L'estimable curé Sibire qui, après avoir missionné avec succès en Afrique et en Europe, est actuellement, comme tant de dignes prêtres, repoussé du ministère par des fanatiques; Sibire dit, en se moquant des colons, «Ils ont fait des descriptions bizarres de la béatitude de leurs Nègres, et sous des couleurs si riantes, si aimables, qu'en admirant leurs tableaux d'imagination, on regrette presque d'être libre, ou qu'il prend envie d'être esclave... Je ne leur souhaiterois pas à ces colons un pareil bonheur, dont pourtant ils ne sont que trop dignes[82]. A qui persuaderez-vous que l'éternelle sagesse puisse se contredire, et que le père commun des humains en soit comme vous le tyran? Si, par impossible, il existoit sur la terre un homme nécessité à servir de proie à ses semblables, il seroit un argument invincible contre la Providence[83]». On n'a pas encore vu un seul de ces Blancs imposteurs changer son sort avec celui de ces Nègres. Si les esclaves sont si heureux, pourquoi, jusqu'à ces dernières années, enlevoit-on annuellement, d'Afrique, quatre-vingt mille Noirs pour remplacer ceux qui avoient succombé aux fatigues, à la misère, au désespoir, car de l'aveu des planteurs, il en périt une grande partie dans les premiers temps de leur séjour en Amérique[84].
Note 82:[ (retour) ] V. L'Aristocratie négrière, etc., par l'abbé Sibire, missionnaire dans le royaume de Congo, in-8°, Paris, 1789, p. 93.
Note 83:[ (retour) ] V. Ibid., p. 27.
Note 84:[ (retour) ] V. Practical rules for the management and medical treatment of negroe-slaves in the Sugar colonies, by a professional planter, in-8°, London 1805, p. 470.
Les colons s'obstinent à vouloir persuader aux esclaves qu'ils sont heureux; les esclaves s'obstinent à soutenir le contraire.
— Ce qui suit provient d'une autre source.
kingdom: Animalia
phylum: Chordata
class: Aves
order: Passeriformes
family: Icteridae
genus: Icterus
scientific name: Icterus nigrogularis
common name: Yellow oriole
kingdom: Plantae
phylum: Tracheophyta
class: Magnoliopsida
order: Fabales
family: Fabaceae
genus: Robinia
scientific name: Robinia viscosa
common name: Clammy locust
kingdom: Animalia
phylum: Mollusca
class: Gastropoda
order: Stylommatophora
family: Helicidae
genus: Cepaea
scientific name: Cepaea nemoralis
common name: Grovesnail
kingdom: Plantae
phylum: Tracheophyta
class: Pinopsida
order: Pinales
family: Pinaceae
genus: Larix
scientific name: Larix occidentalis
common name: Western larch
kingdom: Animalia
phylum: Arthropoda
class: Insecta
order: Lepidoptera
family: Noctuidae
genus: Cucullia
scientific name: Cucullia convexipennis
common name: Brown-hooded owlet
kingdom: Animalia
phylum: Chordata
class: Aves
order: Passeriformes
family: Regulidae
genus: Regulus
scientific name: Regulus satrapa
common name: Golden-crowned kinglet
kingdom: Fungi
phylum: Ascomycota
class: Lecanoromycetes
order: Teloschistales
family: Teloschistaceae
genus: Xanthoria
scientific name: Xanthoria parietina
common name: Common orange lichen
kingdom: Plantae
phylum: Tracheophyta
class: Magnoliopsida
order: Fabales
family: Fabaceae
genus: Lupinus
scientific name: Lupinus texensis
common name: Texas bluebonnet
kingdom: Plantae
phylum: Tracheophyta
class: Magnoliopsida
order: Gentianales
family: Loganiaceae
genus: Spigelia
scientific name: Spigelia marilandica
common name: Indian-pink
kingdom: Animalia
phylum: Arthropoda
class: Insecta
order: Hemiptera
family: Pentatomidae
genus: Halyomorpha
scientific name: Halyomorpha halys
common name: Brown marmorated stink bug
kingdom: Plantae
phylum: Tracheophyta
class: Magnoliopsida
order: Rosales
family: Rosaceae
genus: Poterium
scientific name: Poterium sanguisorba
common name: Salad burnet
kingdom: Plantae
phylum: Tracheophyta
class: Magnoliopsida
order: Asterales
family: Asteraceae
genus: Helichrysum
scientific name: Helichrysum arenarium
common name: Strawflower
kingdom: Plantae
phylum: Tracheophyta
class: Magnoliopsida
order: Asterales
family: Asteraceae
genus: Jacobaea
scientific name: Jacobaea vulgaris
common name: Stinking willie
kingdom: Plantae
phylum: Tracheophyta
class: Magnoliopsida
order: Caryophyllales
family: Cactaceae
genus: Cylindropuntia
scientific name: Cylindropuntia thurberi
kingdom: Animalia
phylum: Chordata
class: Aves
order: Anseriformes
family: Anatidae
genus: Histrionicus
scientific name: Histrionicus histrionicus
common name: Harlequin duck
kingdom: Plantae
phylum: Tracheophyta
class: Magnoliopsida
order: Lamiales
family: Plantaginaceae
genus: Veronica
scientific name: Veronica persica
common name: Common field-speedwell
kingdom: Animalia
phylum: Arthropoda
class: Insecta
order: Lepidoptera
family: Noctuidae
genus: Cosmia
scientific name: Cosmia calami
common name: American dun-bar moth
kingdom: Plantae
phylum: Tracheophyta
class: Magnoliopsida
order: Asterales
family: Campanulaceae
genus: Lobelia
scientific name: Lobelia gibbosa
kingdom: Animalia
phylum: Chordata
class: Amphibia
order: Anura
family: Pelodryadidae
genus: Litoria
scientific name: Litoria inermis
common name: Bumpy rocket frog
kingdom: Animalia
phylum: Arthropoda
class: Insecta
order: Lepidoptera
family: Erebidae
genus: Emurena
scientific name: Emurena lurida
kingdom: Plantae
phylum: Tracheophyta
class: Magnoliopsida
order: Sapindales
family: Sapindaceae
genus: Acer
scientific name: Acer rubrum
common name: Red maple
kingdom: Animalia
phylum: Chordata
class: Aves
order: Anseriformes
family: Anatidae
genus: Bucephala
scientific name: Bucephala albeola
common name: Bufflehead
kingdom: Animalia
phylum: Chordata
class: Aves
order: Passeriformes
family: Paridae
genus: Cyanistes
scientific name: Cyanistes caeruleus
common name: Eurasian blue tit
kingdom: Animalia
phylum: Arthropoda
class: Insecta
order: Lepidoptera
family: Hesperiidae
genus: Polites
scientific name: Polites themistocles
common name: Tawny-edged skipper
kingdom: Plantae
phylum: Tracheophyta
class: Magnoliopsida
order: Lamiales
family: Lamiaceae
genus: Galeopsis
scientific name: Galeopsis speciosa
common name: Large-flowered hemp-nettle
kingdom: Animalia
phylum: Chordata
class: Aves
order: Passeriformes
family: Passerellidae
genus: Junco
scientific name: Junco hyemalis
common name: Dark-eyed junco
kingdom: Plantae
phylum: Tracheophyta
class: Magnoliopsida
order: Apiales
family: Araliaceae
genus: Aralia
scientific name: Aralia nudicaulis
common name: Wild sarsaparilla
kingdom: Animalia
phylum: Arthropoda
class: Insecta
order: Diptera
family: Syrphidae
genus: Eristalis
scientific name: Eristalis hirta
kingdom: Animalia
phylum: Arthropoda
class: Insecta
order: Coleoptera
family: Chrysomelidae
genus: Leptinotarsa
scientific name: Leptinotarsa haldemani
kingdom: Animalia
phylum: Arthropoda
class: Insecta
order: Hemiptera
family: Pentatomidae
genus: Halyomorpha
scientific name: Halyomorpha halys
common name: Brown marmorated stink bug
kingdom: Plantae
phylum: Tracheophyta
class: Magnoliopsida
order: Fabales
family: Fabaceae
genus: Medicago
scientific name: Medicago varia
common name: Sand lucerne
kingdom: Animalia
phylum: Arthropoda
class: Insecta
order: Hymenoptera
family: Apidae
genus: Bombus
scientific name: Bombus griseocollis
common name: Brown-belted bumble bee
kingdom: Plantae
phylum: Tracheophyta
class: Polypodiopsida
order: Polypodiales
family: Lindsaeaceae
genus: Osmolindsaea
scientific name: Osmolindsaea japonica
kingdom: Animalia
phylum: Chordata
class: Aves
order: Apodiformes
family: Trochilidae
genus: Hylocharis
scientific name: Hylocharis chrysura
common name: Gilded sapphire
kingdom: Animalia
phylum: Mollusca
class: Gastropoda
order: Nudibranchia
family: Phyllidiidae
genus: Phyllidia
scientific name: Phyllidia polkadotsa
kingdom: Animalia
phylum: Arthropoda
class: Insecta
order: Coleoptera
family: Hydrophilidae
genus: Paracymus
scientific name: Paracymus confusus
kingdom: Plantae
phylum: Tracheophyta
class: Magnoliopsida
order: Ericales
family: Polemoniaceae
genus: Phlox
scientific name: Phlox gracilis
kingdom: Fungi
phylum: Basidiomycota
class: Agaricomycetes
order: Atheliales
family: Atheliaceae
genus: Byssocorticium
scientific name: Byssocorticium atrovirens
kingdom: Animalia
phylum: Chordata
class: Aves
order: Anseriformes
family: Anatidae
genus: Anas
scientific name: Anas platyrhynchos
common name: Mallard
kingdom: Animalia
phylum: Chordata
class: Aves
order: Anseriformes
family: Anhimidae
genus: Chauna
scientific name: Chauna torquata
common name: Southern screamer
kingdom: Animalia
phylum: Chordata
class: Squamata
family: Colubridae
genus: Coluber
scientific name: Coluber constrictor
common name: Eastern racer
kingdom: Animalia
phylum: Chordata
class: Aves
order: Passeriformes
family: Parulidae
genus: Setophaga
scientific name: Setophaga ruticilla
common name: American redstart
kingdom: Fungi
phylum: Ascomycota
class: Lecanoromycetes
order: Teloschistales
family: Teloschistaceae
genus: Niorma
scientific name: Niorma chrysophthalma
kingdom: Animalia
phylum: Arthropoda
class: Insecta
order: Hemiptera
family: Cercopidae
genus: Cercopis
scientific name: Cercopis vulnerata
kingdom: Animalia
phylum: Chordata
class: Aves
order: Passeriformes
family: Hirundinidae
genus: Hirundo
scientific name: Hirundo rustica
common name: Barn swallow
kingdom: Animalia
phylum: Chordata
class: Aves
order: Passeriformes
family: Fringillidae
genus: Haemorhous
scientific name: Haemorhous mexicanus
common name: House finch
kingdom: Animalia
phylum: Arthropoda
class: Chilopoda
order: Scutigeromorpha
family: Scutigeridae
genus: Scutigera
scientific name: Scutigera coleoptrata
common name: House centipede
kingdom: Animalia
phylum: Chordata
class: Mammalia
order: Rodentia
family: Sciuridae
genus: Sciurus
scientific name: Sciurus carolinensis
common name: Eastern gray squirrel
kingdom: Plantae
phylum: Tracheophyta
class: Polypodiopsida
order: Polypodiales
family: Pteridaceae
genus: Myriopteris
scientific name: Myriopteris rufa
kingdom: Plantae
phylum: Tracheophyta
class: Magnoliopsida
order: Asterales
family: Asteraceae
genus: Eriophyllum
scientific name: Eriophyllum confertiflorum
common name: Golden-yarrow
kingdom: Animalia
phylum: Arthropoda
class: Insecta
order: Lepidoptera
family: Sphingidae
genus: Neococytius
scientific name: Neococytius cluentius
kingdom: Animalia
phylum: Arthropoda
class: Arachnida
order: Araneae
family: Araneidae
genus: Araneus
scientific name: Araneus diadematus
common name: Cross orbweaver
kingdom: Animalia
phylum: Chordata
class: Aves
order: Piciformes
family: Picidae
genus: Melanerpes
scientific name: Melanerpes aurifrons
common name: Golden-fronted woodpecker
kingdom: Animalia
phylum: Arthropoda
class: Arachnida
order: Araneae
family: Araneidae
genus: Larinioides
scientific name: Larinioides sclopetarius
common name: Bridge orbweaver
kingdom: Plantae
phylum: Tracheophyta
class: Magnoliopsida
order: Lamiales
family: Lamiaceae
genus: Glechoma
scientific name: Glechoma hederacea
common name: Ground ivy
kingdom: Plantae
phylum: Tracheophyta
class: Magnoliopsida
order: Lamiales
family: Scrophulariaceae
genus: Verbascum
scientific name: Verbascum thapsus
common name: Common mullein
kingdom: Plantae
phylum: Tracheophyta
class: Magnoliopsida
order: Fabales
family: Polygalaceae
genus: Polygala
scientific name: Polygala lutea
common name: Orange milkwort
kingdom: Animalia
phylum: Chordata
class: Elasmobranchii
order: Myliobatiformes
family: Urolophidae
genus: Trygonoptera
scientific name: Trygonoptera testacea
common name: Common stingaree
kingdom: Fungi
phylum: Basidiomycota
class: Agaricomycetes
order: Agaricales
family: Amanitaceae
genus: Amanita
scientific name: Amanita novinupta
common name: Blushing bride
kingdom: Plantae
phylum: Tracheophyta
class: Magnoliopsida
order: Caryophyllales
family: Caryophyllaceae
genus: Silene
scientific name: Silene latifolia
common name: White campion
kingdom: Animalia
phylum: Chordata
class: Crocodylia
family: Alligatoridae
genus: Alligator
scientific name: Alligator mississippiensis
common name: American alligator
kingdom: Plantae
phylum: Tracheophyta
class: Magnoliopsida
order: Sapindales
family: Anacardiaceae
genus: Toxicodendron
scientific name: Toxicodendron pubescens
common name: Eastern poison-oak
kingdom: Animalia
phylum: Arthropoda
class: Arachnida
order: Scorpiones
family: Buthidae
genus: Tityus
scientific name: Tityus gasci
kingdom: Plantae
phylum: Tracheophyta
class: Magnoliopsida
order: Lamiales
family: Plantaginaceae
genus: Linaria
A qui faut-il s'en rapporter? Pourquoi leurs regards, leurs souvenirs se tournent-ils sans sans cesse vers leur patrie? Pourquoi ces regrets amers d'en être éloignés, et ce dégoût de la vie? Pourquoi ces élans d'allégresse en assistant aux funérailles de leurs compagnons de misère, que la mort délivre de la servitude, sans que les Blancs puissent y mettre obstacle[85]? Pourquoi cette tradition consolante parmi eux, que leur bonheur en mourant sera de retourner dans leur terre natale? Pourquoi ces suicides multipliés afin d'accélérer ce retour? Il plaît à Bryant-Edwards de nier que cette opinion soit reçue chez les Nègres. En cela il est contredit par la foule des auteurs, entr'autres, par son compatriote Hans Sloane qui, certes, connoissoit bien les colonies [86], et par Othello, écrivain nègre[87].
Note 85:[ (retour) ] V. Notes on the West-Indies, etc., by G. Pinckard, 3 vol. in-8°, London, t. I, p. 273, et t. III, p. 67.
Note 86:[ (retour) ] A Voyage to the islands of Madera, Barbadoes and Jamaica, by Hans Sloane, 2 vol. in-fol., London 1707, p. 48.